Question de fait, l’examen du caractère original d’une œuvre est laissé à l’appréciation souveraine des juges du fond. Les juges vérifient alors que la création porte l’empreinte de la personnalité de son auteur et ne répond pas juste à des considérations techniques. Il a été ainsi jugé, dans un arrêt du 27 septembre 1997 de la chambre criminelle de la Cour de cassation :
« Des plans d’architecte ont le caractère d’une œuvre de l’esprit protégée par le Code de la Propriété Intellectuelle, dès lors qu’ils portent la marque de la personnalité de leur auteur qui, bien que contraint de respecter les directives administratives, ne s’est pas limité à fournir une simple prestation technique, mais a fait œuvre de création originale ».

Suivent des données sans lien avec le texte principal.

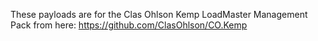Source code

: These payloads are for the Clas Ohlson Kemp LoadMaster Management Pack from here: https://github.com/ClasOhlson/CO.Kemp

B – La consultation des auteurs préalablement au lancement des travaux
Avant d’entamer les travaux de restauration, il est recommandé de soumettre le projet de modifications à l’auteur pour recueillir son accord. Faute d’anticipation, le responsable d’un projet de rénovation risque de se heurter à un artiste resté attaché à son œuvre, même après 25 ans, et acceptant mal d’être placé devant le fait accompli et qui aurait préféré par exemple que ses sculptures conservent leur patine.
Il ressort des jurisprudences en cette matière que le comportement adopté par le responsable du projet s’avérera en effet décisif en cas de litige.
Dans l’hypothèse d’une œuvre à vocation utilitaire, voire d’une œuvre d’art pur s’inscrivant dans un ensemble utilitaire, l’auteur ne pourra opposer un refus arbitraire à des modifications imposées par des contraintes techniques ou pour répondre à un changement des besoins, comme le précise un arrêt du 7 janvier 1992 de la première chambre civile de la Cour de cassation :
« La vocation utilitaire d’un bâtiment commandé à un architecte interdit à celui-ci de prétendre imposer une intangibilité absolue de son œuvre à laquelle son propriétaire est en droit d’apporter des modifications lorsque se révèle la nécessité de l’adapter à des besoins nouveaux ».
En revanche, les conséquences d’une décision d’ignorer les droits d’auteurs peuvent s’avérer importantes, tant d’un point de vue pécuniaire qu’en terme d’image de marque.
Il résulte de l’arrêt du 3 septembre 2002 de la Cour de cassation que les personnes responsables du projet, ainsi que la personne pour le compte de laquelle les travaux sont effectués, risquent désormais une condamnation pénale pour contrefaçon.
Or la peine maximale encourue pour de tels actes est alors de deux ans d’emprisonnement, 150.000 euros d’amende portés à 750.000 euros en cas de condamnation d’une personne morale.